Selama kurang lebih 60 hari atau 2 bulan aku merawat ikan-ikan leleku, senang sekali melihatnya tampak gesit dan sehat, selama itu aku memberinya makan yaitu konsentrat untuk ikan lele yakni Hi Provite 781-2 sebanyak satu karung dengan harga Rp. 230.000. Hasil dari penebaran bibit pertama tersebut cukup sukses, tapi cenderung balik modal saat itu karena selain ikan-ikannya aku jual, ada lumayan banyak yang aku bagikan ke teman-teman seperjuanganku, namun hal tersebut tidak menjadi masalah bagiku. Selanjutnya, modal sudah terkumpul, aku menebar bibit lele yang sama untuk kedua kalinya, aku mendapatkan harga yang cukup mahal, pikirku mungkin memang harga pasar sedang naik, jadi aku rasa tidak menjadi masalah, semuanya tampak normal di awal, tetapi perlahan ikanku satu-persatu mati karena ternyata bibit yang aku beli saat itu memiliki kualitas yang relatif buruk, banyak ikan yang penyakitan dan akhirnya mati sehingga membuatku merugi.

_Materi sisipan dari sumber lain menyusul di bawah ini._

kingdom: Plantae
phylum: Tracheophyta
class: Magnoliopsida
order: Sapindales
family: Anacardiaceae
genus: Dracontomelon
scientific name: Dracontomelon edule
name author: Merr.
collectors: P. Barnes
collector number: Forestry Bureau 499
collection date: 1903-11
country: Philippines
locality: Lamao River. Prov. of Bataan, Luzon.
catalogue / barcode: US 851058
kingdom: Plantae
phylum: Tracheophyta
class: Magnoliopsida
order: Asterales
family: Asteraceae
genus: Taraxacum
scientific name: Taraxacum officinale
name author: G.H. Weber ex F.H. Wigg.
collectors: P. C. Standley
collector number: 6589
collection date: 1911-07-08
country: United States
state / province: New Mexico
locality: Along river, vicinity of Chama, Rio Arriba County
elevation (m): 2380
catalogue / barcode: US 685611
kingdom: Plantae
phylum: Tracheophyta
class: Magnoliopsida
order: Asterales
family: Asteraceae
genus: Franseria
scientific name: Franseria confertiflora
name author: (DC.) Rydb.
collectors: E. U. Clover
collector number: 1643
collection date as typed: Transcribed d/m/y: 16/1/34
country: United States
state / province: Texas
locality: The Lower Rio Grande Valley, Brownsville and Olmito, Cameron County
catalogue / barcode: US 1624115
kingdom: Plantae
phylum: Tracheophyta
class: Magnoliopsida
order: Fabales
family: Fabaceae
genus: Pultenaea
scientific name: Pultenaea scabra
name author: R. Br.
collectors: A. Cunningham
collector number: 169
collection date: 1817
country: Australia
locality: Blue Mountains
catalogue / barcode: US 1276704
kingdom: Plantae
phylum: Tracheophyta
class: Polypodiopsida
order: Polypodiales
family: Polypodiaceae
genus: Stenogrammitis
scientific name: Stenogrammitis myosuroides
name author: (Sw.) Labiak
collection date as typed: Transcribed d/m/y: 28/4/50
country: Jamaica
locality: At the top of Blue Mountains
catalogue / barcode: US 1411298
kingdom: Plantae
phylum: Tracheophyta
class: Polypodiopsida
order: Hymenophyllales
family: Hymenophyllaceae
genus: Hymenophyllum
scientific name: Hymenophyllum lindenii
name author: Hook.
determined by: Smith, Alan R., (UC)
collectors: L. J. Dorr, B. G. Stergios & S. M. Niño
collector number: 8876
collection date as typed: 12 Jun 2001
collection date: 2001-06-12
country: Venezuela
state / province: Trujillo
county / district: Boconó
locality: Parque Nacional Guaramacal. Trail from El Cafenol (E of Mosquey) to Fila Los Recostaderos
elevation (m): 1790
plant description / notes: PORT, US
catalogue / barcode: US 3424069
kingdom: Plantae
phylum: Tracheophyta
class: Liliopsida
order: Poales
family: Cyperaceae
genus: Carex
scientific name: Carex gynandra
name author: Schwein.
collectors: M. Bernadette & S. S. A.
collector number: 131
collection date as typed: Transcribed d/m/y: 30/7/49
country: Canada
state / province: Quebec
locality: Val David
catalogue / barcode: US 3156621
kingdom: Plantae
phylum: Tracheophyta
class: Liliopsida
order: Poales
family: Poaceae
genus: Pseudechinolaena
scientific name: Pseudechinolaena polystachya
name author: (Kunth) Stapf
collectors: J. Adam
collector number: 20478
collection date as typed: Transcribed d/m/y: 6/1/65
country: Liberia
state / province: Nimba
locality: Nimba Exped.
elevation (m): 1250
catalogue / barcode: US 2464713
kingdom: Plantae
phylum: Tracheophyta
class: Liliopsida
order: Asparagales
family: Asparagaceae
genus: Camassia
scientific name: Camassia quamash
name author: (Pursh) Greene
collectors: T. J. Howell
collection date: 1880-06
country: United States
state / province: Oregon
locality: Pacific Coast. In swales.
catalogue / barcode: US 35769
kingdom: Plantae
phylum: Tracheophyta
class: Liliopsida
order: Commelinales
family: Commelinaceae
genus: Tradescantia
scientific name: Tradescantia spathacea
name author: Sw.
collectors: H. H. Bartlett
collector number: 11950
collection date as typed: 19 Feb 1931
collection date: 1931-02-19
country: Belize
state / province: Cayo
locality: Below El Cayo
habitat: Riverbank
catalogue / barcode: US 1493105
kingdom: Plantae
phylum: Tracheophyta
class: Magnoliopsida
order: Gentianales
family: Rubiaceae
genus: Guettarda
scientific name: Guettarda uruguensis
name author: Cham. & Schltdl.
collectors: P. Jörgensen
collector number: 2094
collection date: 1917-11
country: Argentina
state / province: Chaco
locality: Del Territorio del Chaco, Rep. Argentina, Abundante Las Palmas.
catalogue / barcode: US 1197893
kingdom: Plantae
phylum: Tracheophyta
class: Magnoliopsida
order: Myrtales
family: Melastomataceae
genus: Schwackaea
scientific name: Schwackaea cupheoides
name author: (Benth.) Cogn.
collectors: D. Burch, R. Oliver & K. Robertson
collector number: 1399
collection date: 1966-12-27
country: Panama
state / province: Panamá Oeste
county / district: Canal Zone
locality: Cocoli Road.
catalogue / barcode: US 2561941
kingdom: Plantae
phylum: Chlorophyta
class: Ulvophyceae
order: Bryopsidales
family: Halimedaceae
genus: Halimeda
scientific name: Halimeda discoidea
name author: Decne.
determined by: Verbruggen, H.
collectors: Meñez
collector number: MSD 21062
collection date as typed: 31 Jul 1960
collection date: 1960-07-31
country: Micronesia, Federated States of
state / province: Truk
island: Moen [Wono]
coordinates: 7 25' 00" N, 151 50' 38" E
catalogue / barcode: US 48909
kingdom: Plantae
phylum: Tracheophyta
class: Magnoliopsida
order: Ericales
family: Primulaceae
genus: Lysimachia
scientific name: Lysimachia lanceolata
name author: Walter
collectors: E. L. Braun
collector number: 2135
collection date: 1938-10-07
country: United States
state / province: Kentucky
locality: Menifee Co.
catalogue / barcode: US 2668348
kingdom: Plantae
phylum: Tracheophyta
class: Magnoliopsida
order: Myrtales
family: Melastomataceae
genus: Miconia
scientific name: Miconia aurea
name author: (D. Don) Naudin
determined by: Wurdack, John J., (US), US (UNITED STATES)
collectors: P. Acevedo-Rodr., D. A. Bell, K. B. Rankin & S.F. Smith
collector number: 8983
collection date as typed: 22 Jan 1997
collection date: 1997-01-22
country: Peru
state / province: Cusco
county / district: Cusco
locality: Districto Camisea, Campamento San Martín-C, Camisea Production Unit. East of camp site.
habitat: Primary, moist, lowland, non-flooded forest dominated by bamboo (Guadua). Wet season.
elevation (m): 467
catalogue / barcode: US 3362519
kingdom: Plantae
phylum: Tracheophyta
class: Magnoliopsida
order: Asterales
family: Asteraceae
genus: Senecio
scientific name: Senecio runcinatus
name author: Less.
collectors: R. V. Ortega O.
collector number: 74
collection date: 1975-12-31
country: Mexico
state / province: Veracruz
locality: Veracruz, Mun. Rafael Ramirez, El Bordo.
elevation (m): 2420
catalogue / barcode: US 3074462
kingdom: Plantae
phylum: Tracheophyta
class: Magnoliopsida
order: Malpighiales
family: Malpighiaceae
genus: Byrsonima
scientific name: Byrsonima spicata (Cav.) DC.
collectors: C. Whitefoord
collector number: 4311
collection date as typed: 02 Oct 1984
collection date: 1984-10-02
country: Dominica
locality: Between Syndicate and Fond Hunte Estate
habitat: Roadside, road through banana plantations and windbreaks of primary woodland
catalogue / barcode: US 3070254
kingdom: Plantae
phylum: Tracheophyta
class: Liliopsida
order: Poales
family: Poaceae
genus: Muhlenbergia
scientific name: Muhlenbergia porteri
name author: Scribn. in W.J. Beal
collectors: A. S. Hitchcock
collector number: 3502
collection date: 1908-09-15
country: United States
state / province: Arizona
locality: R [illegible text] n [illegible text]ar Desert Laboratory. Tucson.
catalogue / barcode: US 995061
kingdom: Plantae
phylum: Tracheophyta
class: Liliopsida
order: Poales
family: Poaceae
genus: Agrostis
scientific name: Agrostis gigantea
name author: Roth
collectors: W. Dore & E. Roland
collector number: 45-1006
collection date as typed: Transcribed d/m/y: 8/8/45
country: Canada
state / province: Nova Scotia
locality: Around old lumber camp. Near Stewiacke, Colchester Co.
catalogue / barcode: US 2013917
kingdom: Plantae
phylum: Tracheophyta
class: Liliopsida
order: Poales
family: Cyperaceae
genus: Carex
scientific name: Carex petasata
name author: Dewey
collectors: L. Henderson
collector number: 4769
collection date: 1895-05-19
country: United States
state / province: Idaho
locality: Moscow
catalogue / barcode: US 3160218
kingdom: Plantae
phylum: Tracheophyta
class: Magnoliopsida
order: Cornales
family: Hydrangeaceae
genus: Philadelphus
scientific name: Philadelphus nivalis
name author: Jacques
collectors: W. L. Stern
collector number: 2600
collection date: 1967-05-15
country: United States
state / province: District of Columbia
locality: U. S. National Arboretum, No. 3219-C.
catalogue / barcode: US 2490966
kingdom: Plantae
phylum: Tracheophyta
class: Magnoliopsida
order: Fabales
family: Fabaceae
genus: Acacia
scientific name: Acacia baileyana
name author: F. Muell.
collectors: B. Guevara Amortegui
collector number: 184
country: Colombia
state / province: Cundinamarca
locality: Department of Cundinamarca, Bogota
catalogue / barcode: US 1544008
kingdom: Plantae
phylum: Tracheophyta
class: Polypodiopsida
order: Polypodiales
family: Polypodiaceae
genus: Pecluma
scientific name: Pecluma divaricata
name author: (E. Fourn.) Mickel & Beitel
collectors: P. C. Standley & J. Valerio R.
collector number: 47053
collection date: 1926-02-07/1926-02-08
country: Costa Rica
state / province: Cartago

Dengan modal yang pas-pasan, kala itu aku memutar otak agar uang yang aku miliki cukup untuk memenuhi kebutuhanku sehari-hari sekaligus usaha ikan leleku tetap berjalan, akhirnya aku memutuskan untuk membeli bibit ikan lele yang lebih kecil dari sebelumnya, yaitu berukuran 2 sentimeter berjumlah 40.000 ekor. Ikan yang termasuk dari penebaran ketigaku akan aku jual sebulan kemudian ketika panjang tubuhnya mencapai 9 sentimeter, selama satu bulan tersebut aku memberi mereka makan dengan sekarung konsentrat PF500 yang aku beli dengan harga Rp. 230.000.
Penebaran ketigaku tersebut menghasilkan keuntungan bagiku, sehingga uang hasil panen tersebut bisa aku gunakan untuk membuat kolam baru dengan ukuran yang sama dengan kolam sebelumnya yakni 3mx2m atau 6 meter persegi, dalam pembuatan kolam tersebut aku menghabiskan biaya sekitar Rp. 300.000. Usahaku mulai menunjukkan perkembangan yang signifikan, aku melakukan setiap langkahnya dengan konsisten.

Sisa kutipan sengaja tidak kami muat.